Excessive current events can lead to failures in electronic circuits. These failures can result in safety hazards such as fire, shock or explosion. Common types of overcurrent threats include:
Overloads occur when more current is allowed to flow through a circuit path than it was designed to carry. This excess current can generate and accumulate heat and result in complete circuit destruction and possible fire, electrocution or explosion. Sources of overload can include:
• Construction hazards cutting across power mains
• Equipment failure in the power grid
• Environmental hazards on the power grid
• Short spikes of energy within the circuit as a result of turning equipment on or off
Short circuits occur when one conducting path comes in contact with another conducting path or with ground, such as may occur due to a loose wire, insulation breakdown, or contact with water. These conditions can increase the likelihood of arcs, shock or fire hazard.

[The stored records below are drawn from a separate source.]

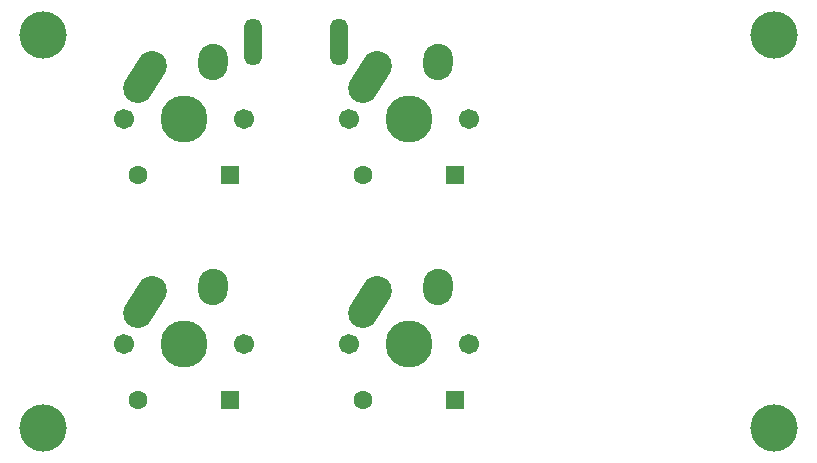
<source format=gts>
%TF.GenerationSoftware,KiCad,Pcbnew,(6.0.2)*%
%TF.CreationDate,2022-04-17T22:42:43-04:00*%
%TF.ProjectId,macropadfr,6d616372-6f70-4616-9466-722e6b696361,rev?*%
%TF.SameCoordinates,Original*%
%TF.FileFunction,Soldermask,Top*%
%TF.FilePolarity,Negative*%
%FSLAX46Y46*%
G04 Gerber Fmt 4.6, Leading zero omitted, Abs format (unit mm)*
G04 Created by KiCad (PCBNEW (6.0.2)) date 2022-04-17 22:42:43*
%MOMM*%
%LPD*%
G01*
G04 APERTURE LIST*
G04 Aperture macros list*
%AMHorizOval*
0 Thick line with rounded ends*
0 $1 width*
0 $2 $3 position (X,Y) of the first rounded end (center of the circle)*
0 $4 $5 position (X,Y) of the second rounded end (center of the circle)*
0 Add line between two ends*
20,1,$1,$2,$3,$4,$5,0*
0 Add two circle primitives to create the rounded ends*
1,1,$1,$2,$3*
1,1,$1,$4,$5*%
G04 Aperture macros list end*
%ADD10C,1.701800*%
%ADD11C,3.987800*%
%ADD12HorizOval,2.500000X-0.604462X-0.948815X0.604462X0.948815X0*%
%ADD13HorizOval,2.500000X-0.019724X-0.289328X0.019724X0.289328X0*%
%ADD14C,4.000000*%
%ADD15R,1.600000X1.600000*%
%ADD16C,1.600000*%
%ADD17O,1.500000X4.000000*%
G04 APERTURE END LIST*
D10*
%TO.C,K1*%
X156845000Y-83343750D03*
X167005000Y-83343750D03*
D11*
X161925000Y-83343750D03*
D12*
X158670000Y-79823750D03*
D13*
X164445000Y-78553750D03*
%TD*%
D14*
%TO.C,*%
X150018750Y-109537500D03*
%TD*%
D10*
%TO.C,K4*%
X186055000Y-102393750D03*
D11*
X180975000Y-102393750D03*
D10*
X175895000Y-102393750D03*
D12*
X177720000Y-98873750D03*
D13*
X183495000Y-97603750D03*
%TD*%
D14*
%TO.C,REF\u002A\u002A*%
X211931250Y-76200000D03*
%TD*%
%TO.C,*%
X211931250Y-109537500D03*
%TD*%
D11*
%TO.C,K3*%
X180975000Y-83343750D03*
D10*
X175895000Y-83343750D03*
X186055000Y-83343750D03*
D12*
X177720000Y-79823750D03*
D13*
X183495000Y-78553750D03*
%TD*%
D14*
%TO.C,*%
X150018750Y-76200000D03*
%TD*%
D10*
%TO.C,K2*%
X156845000Y-102393750D03*
D11*
X161925000Y-102393750D03*
D10*
X167005000Y-102393750D03*
D12*
X158670000Y-98873750D03*
D13*
X164445000Y-97603750D03*
%TD*%
D15*
%TO.C,D3*%
X184875000Y-88106250D03*
D16*
X177075000Y-88106250D03*
%TD*%
D15*
%TO.C,D2*%
X165825000Y-107156250D03*
D16*
X158025000Y-107156250D03*
%TD*%
D17*
%TO.C,Micro_USB1*%
X175100000Y-76850000D03*
X167800000Y-76850000D03*
%TD*%
D15*
%TO.C,D4*%
X184875000Y-107156250D03*
D16*
X177075000Y-107156250D03*
%TD*%
D15*
%TO.C,D1*%
X165825000Y-88106250D03*
D16*
X158025000Y-88106250D03*
%TD*%
M02*

</source>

The principal forms of protection against over current conditions include fuses and resettable PTC thermistor fuses.
Their function is to limit current to acceptable levels and prevent catastrophic events, and during acceptable conditions act dormant with a minimal amount of resistance to the circuit.

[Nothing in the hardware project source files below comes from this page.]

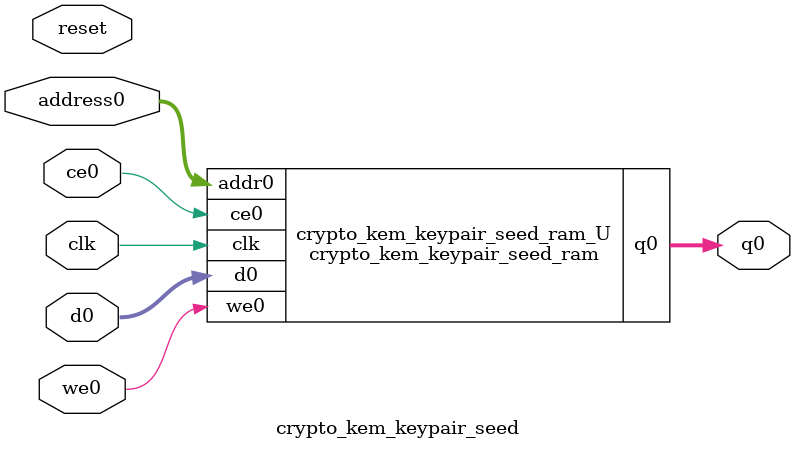
<source format=v>
`timescale 1 ns / 1 ps
module crypto_kem_keypair_seed_ram (addr0, ce0, d0, we0, q0,  clk);

parameter DWIDTH = 8;
parameter AWIDTH = 11;
parameter MEM_SIZE = 1400;

input[AWIDTH-1:0] addr0;
input ce0;
input[DWIDTH-1:0] d0;
input we0;
output reg[DWIDTH-1:0] q0;
input clk;

(* ram_style = "block" *)reg [DWIDTH-1:0] ram[0:MEM_SIZE-1];




always @(posedge clk)  
begin 
    if (ce0) 
    begin
        if (we0) 
        begin 
            ram[addr0] <= d0; 
        end 
        q0 <= ram[addr0];
    end
end


endmodule

`timescale 1 ns / 1 ps
module crypto_kem_keypair_seed(
    reset,
    clk,
    address0,
    ce0,
    we0,
    d0,
    q0);

parameter DataWidth = 32'd8;
parameter AddressRange = 32'd1400;
parameter AddressWidth = 32'd11;
input reset;
input clk;
input[AddressWidth - 1:0] address0;
input ce0;
input we0;
input[DataWidth - 1:0] d0;
output[DataWidth - 1:0] q0;



crypto_kem_keypair_seed_ram crypto_kem_keypair_seed_ram_U(
    .clk( clk ),
    .addr0( address0 ),
    .ce0( ce0 ),
    .we0( we0 ),
    .d0( d0 ),
    .q0( q0 ));

endmodule


</source>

Fuses will completely stop the flow of current when opened, which may be desired with sensitive, expensive or critical applications.
PTC’s offer the ability to re-set for withstanding most minor, common and recurring overcurrent events. They will allow safe levels of current to pass continuously, and during major overcurrent events, increase in resistance as they heat, to restrict the flow of current. When the overcurrent event ends, the device cools and resets to it's normal operating state.
Over voltage events (or transients) are short duration surges or spikes. Unsuppressed, they may damage circuits and components, and result in complete system failure. Below are descriptions of common types of over voltage conditions, and technologies to reduce their effects:
Electrostatic Discharge (ESD)
Damage from ESD is generally caused by transfer of static electrical charge from a body to an electronic circuit. It may result in faulty circuit operation, latent defects, and even catastrophic failure of sensitive components. ESD suppressors must have very fast response times and handle high peak voltages and currents for short durations. There are many types of products designed to suppress these types of events including Varistors & ESD protectors.
Inductive Load Switching
Switching of inductive loads, such as those that occur with transformers, generators, motors and relays, can create voltage spikes up to hundreds of volts and amps, and can last as long as 500 milliseconds, affecting both AC and DC circuits. For these applications, commonly used suppression devices include Varistors, Gas Discharge Tubes (GDT), and Transient Voltage Suppression (TVS) Diodes.
Lightning Induced Spikes
Most transients induced by nearby lightning strikes result in an electromagnetic disturbance on electrical and communication lines connected to electrical equipment. Devices that protect against these transients must have a fast response time and must be able to dissipate a large amount of energy. Products typically used to protect against these events include Varistors, TVS Diodes, GDT.